Мы наступали вверх по широкой лестнице. Неподалеку от меня была и та рыжая амазонка, в шлеме Фотия и с его оружием. Стражники сомкнули свои щиты в сплошную стенку, но мы теснили их всё дальше и дальше; мимо расписного фриза, где благородные юноши приносят дары Миносу, и еще дальше, и вверх к Верхнему Залу... Некоторые из них спотыкались, пытаясь нащупать ступеньку позади себя, и попадали нам в руки... Лестница стала скользкой, но зато мы получали их оружие. Потом их задние ряды начали таять. Я поднял крик, чтобы устрашить остальных, – и вдруг они исчезли, все, будто вода из сточной трубы, растеклись в темноте... Они отступили, чтобы закрепиться в узком проходе, но в тот момент мы увидели только их бегство. Загремел наш победный клич, и в общем хоре раздался голос, который заставил меня обернуться. Это была Ариадна, – ликующие критяне несли ее наверх, – растрепанная, с безумно расширенными глазами... Она призывала нас убивать дальше.
Когда мы штурмовали лестницу, я часто оглядывался на рыжую амазонку – а у нее копейная рука уже была залита кровью из свежей раны – и пытался отогнать от себя неприятную мысль. Такое безумие боя – для девушки-воина оно естественно и уважения достойно: ведь она делит с тобой все опасности, проливает кровь свою, как и ты, жизнью своей рискует... У меня был когда-то такой товарищ, и никто лучше меня не знает, как он помогает в битве, как освещает всё вокруг себя будто факел негасимый... Но когда такое безумие охватывает домашнюю женщину, с мягкими руками, чьи крашеные ступни редко касались земли, – тогда это совсем другое дело.

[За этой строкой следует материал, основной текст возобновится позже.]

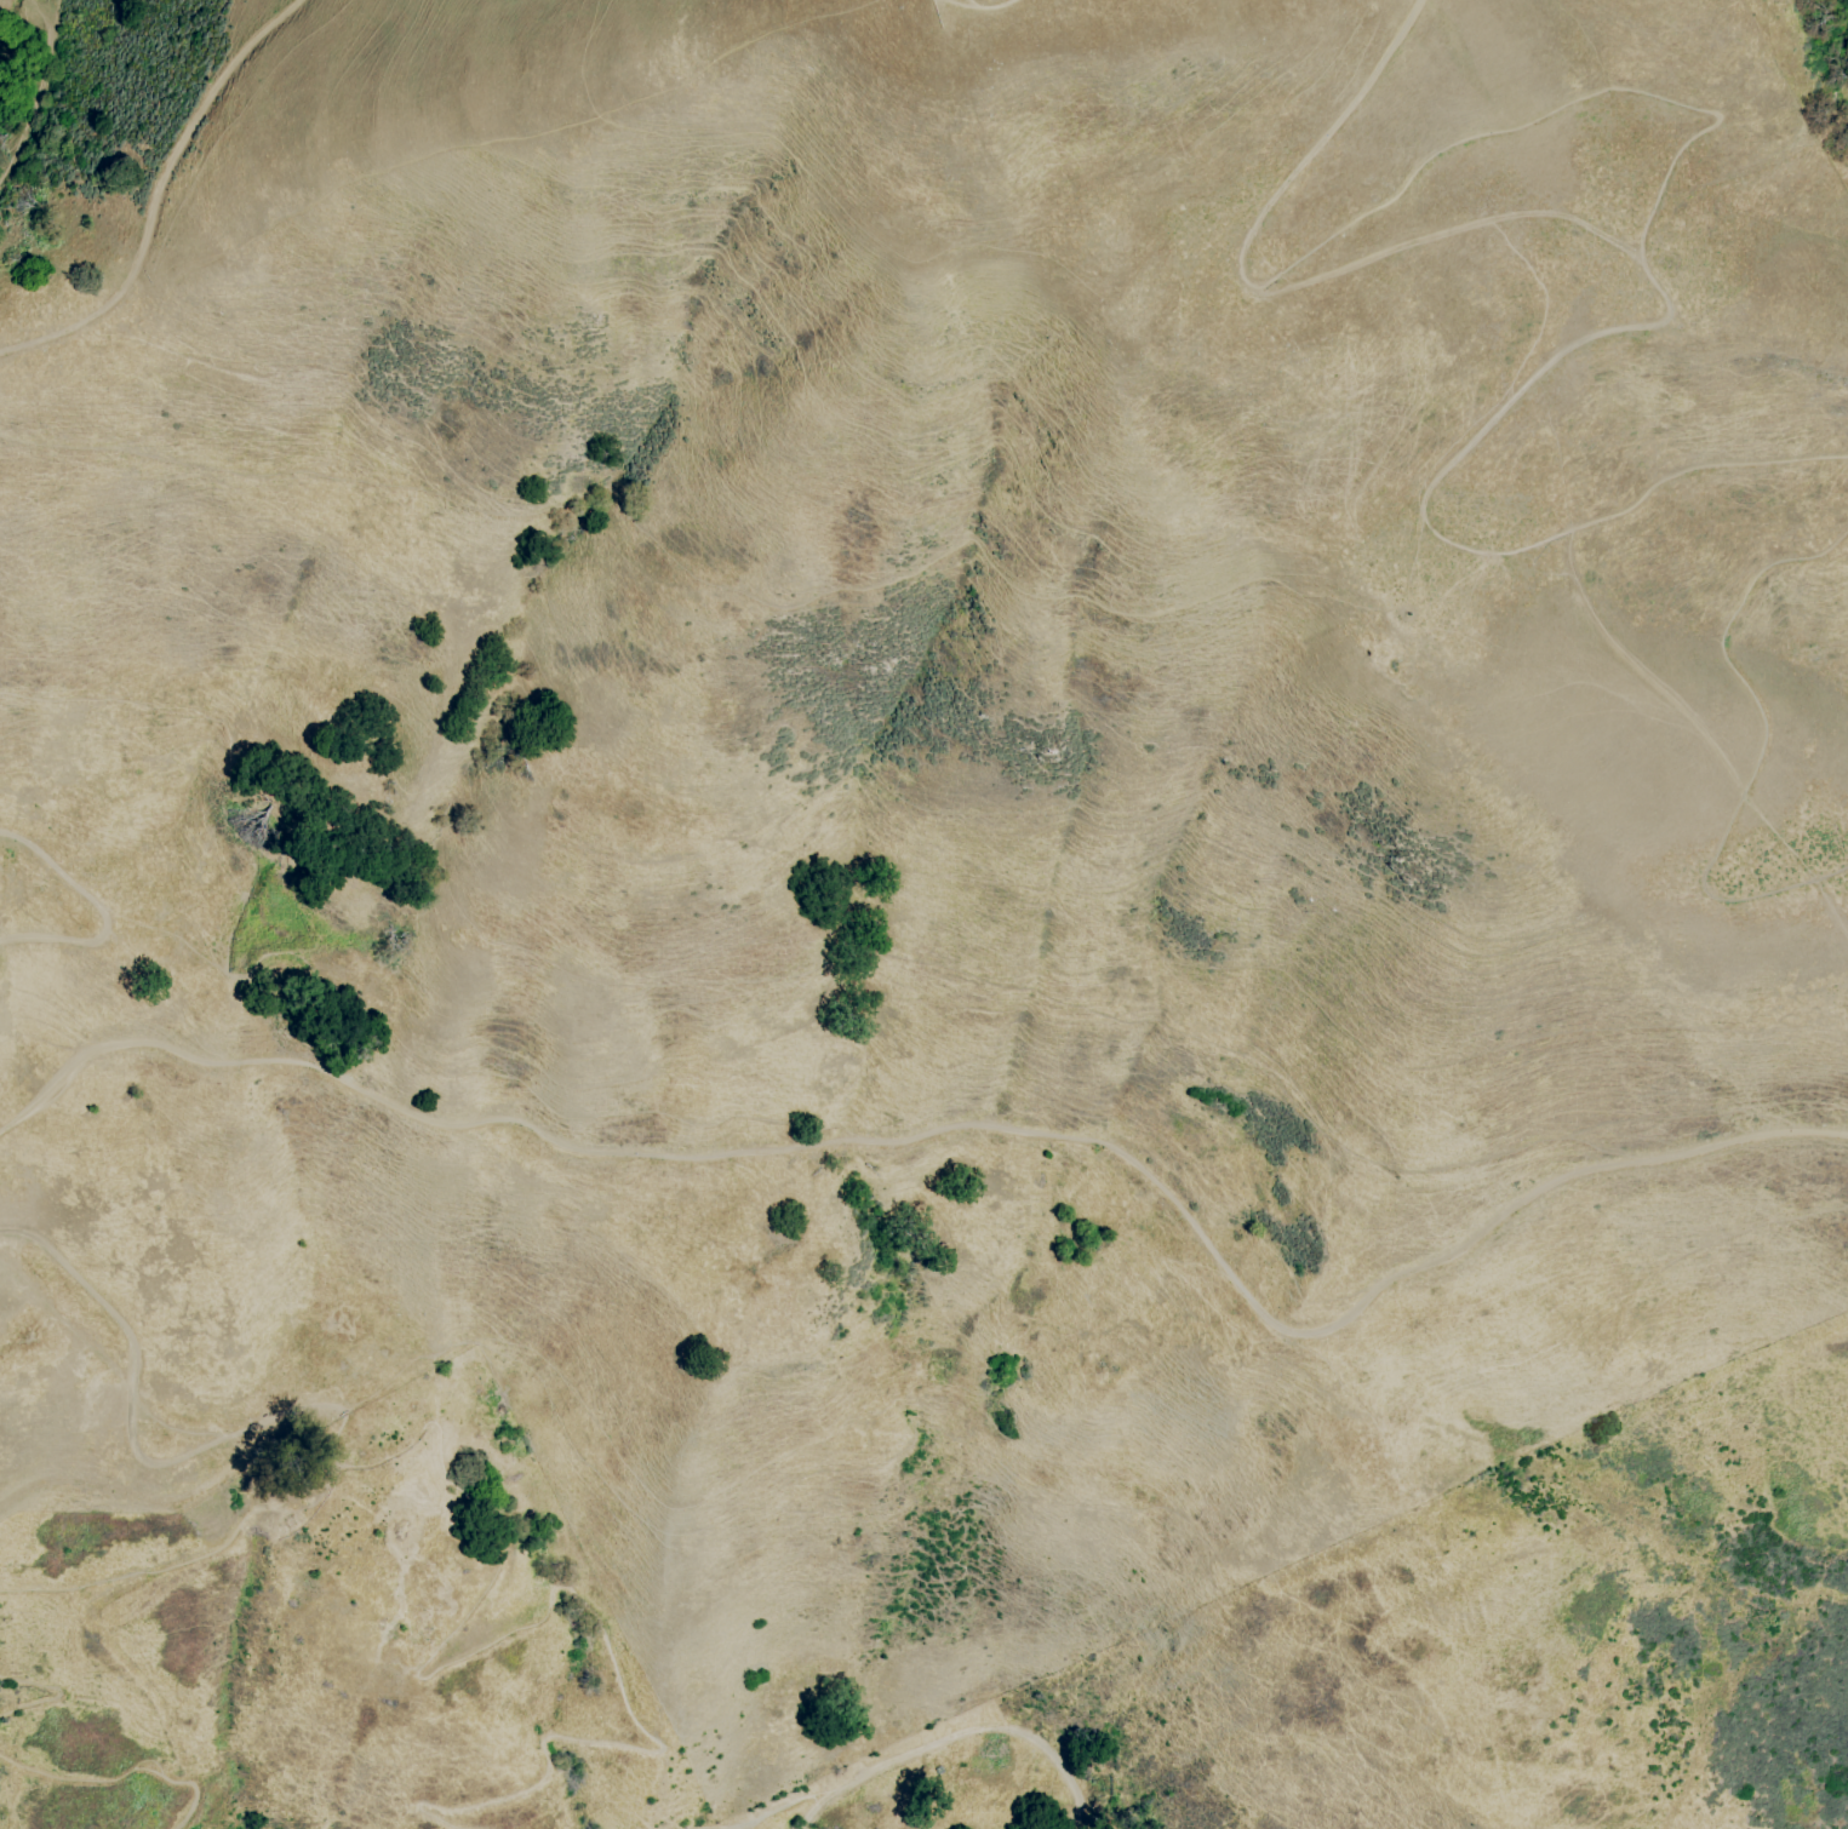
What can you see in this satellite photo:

"Ладно, – сказал я себе, – ей причинили зло, и еще худшее зло ждало ее впереди, она имеет право на месть. И вообще, не время размышлять, надо действовать..."
На верху лестницы был небольшой зал, а за ним – двери; и через них – с лестничной площадки, открытой небу, – проникал свет. Пока они обороняли наружные ступени, те, про кого я думал, что бежали, – те строили баррикаду из упавших камней, сундуков и тому подобной тяжелой всячины. Эта баррикада могла продержаться долго; а они кричали нам из-за нее, чтоб мы убирались вон и дали Миносу спокойно докончить его священную миссию.
– Священная миссия! – сказал я Аминтору. – Лишь одного еще хотят от него боги. Если бы он был хоть капельку царем – сам бы отдал, не позволил бы нам взять силой.
Так-то оно так, но нам надо было что-то делать. Я поглядел за баррикаду на ту лестницу, вспомнил, как там что внизу расположено, – и придумал.
– Касий, – говорю, – атакуй баррикаду. Дави их изо всех сил, чтоб у них и мысли не возникло, что ты только тянешь время. Я знаю еще одну дорогу туда, если только она не завалена. Если пройду – вы услышите мой боевой клич. – Я отыскал глазами Владычицу – критяне надежно охраняли ее, она была в безопасности... Потом собрал вокруг себя Журавлей: – За мной, ребята!
Я повел их обратно вниз по лестнице и через внутренний дворик к северному зданию, за которым находился Бычий Двор. Там была масса кладовок, кухонь и подсобных помещений; и среди них – та старая ламповая с люком в подвалы. Фасад здания рухнул, и верхние этажи уже горели; но внизу стены и колонны были мощны, и на уровне земли можно было проникнуть внутрь. По чести сказать, мне это совсем не нравилось: великая ярость Посейдона могла сделать меня глухим к менее ясному предупреждению, а всё это хозяйство, казалось, готово было обвалиться, стоит лишь чихнуть... Потому, прежде чем войти, я помолился ему – попросил дать знак, если гнев его еще не прошел. Но ничего не шелохнулось, только огонь шумел у нас над головами – и мы пошли.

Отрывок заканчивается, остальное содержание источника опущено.